The world does not feel like it’s getting smaller to me. Sometimes people say that it is because of email and connections to people through other people and the ability to get almost anything you want at any time of the day. But then I watch TV or read the paper, and I start to feel very small in a dark, scary place. On the news: high alert because of terrorists, people dying because of the heat, a vast majority of people naively denying that there’s any reason for our military to fight babies drowning in swimming pools, and so on. And in my own life I have seen so much sickness and death and hardship. The world overwhelms me. So, I find that I have to pull in and focus on the immediate things in life: call my mom, wash the dishes, kiss my husband, walk my dog, play on the computer…. In order to maintain sanity, there has to be some sense of normalcy for me. Oh, and I just remembered, “I have told you these things, so that in me you may have peace. In this world you will have trouble. But take heart! I have overcome the world.” (John 16:33) And I sigh. Sometimes I forget God’s promises. I think that I’ve mentioned this before. I’ve been meaning to find a way to remember them better. I wish that I could think of a way to do a border around the top of the walls in my apartment that would not be difficult to remove. I’ll keep brainstorming.
I only have two and a half days of freedom left. On Sunday night I have my first faculty meeting, and then the school year will be in full swing for me. I love my job, but I am trying to drain every bit of vacation from this week that I can.
Today I went to Portland, TN with my parents to have lunch with my sister at Five Chefs. I enthusiastically recommend this charming restaurant. But good luck with finding it. They don’t advertise, and the sign in the front is tiny and inconspicuous. It’s all by word of mouth, and it seems to be doing quite well.

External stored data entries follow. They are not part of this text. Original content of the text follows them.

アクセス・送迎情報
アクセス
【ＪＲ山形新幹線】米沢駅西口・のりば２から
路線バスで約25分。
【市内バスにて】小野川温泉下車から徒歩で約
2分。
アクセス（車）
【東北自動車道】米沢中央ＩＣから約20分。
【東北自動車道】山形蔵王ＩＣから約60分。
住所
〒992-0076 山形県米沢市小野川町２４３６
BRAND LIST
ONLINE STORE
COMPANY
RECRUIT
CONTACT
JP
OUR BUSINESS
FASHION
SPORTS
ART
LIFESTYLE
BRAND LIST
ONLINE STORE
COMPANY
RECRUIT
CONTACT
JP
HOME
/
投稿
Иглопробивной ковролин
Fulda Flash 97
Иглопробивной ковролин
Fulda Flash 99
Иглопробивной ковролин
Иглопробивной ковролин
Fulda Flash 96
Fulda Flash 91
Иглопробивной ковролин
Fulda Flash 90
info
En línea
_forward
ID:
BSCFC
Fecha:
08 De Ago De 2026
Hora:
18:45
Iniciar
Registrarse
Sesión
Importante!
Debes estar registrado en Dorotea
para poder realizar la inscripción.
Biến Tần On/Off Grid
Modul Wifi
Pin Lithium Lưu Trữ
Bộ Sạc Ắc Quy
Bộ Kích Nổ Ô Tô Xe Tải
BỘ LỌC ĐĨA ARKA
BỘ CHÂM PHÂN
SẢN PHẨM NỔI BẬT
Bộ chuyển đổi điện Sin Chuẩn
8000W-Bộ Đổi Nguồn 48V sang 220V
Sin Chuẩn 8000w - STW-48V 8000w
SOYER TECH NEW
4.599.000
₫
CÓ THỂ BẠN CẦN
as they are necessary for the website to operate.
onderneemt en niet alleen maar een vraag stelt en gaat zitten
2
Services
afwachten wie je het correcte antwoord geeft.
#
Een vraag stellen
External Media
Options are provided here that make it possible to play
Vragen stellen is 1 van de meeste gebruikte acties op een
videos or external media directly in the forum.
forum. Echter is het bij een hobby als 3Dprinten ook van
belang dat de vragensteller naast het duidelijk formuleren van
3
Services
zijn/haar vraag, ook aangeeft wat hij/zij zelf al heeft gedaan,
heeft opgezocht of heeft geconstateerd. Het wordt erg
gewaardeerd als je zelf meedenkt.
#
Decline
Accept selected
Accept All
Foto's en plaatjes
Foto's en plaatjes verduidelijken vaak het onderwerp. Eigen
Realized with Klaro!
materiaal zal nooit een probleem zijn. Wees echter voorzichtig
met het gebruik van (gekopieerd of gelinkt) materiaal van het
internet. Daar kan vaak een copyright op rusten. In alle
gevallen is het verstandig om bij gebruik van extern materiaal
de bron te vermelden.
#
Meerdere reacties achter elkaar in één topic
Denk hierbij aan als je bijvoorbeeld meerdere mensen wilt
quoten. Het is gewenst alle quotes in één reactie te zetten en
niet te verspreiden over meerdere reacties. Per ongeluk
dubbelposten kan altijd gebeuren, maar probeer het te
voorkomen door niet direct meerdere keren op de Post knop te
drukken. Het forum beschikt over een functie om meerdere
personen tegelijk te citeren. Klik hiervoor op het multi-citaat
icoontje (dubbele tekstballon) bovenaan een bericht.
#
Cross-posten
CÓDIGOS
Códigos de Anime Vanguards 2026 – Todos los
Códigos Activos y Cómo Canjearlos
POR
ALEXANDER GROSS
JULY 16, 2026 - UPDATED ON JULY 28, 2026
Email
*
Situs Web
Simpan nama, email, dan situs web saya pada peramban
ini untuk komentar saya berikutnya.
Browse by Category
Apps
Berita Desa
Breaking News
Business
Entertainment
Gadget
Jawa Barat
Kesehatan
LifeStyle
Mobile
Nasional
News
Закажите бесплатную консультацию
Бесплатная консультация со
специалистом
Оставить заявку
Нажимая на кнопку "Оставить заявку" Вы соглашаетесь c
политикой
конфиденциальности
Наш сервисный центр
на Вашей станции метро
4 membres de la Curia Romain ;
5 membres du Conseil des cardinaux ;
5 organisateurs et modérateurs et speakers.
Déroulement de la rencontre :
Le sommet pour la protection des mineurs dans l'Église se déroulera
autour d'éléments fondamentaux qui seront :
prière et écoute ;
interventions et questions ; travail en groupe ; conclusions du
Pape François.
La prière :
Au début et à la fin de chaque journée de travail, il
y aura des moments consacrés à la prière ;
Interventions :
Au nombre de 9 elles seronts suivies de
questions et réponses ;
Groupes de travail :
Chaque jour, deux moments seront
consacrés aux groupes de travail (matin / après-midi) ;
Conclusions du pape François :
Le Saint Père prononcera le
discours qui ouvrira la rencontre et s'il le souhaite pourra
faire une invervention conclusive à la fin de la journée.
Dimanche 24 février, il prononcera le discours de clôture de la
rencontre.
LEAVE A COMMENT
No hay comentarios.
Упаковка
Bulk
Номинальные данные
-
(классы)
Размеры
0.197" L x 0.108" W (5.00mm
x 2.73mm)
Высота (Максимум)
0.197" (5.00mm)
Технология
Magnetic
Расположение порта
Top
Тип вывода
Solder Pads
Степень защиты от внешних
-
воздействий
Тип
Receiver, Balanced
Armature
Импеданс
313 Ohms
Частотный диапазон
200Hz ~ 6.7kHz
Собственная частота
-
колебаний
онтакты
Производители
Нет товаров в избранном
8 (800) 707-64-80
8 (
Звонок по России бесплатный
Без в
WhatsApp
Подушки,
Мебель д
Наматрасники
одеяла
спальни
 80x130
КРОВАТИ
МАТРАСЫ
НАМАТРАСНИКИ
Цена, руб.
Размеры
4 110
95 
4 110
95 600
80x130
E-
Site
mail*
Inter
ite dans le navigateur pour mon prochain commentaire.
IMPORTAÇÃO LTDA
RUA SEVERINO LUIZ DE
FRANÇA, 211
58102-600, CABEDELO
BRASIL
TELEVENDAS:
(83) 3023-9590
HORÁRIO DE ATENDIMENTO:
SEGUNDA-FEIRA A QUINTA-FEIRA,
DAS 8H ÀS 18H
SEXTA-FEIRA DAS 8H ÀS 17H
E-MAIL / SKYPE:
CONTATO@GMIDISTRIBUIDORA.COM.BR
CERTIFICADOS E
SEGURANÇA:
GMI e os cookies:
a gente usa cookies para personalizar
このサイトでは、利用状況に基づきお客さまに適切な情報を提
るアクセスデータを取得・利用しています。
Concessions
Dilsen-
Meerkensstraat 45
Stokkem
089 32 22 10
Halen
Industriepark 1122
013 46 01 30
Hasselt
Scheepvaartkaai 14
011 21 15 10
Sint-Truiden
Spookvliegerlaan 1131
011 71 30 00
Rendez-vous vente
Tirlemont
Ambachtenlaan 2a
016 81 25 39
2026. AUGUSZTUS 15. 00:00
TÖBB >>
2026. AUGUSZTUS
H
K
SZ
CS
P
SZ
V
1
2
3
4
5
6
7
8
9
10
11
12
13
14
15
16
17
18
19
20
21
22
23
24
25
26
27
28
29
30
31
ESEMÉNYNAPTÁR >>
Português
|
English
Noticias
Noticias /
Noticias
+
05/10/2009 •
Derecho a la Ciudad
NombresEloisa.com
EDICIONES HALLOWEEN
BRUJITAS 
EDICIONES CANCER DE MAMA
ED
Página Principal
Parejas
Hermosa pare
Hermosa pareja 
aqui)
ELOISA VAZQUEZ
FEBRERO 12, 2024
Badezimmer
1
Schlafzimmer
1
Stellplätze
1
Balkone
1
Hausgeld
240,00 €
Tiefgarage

They only serve breakfast and lunch, and there is also a lovely attached store called Occasions which holds an array of knick knacks, décor, furniture, and accessories. Delicious food, fun shopping, quaint atmosphere. I loved it. And of course I know that my companions lent quite a bit to the experience.
After Eva went back to work, we paid her a short visit at the bank, and then we made our way back to Nashville on Highway 31. I love traveling the old highways instead of the interstate. It’s a most relaxed ride, and there’s always so much more to see and talk about. Chris and I used to spend a fair amount of time driving old highways, back country roads, and down the Natchez Trace. It’s one of the factors of us falling in love. I hope that we’ll be able to take many road trips together in the future.
1 comment:
The media can make the world seem like a cold and scary place but those are just a few remote things that are happening in our world today. Its hard to remember God's promises when you see so much. Just pray that he will help you, as we all should do, and then leave it up to him.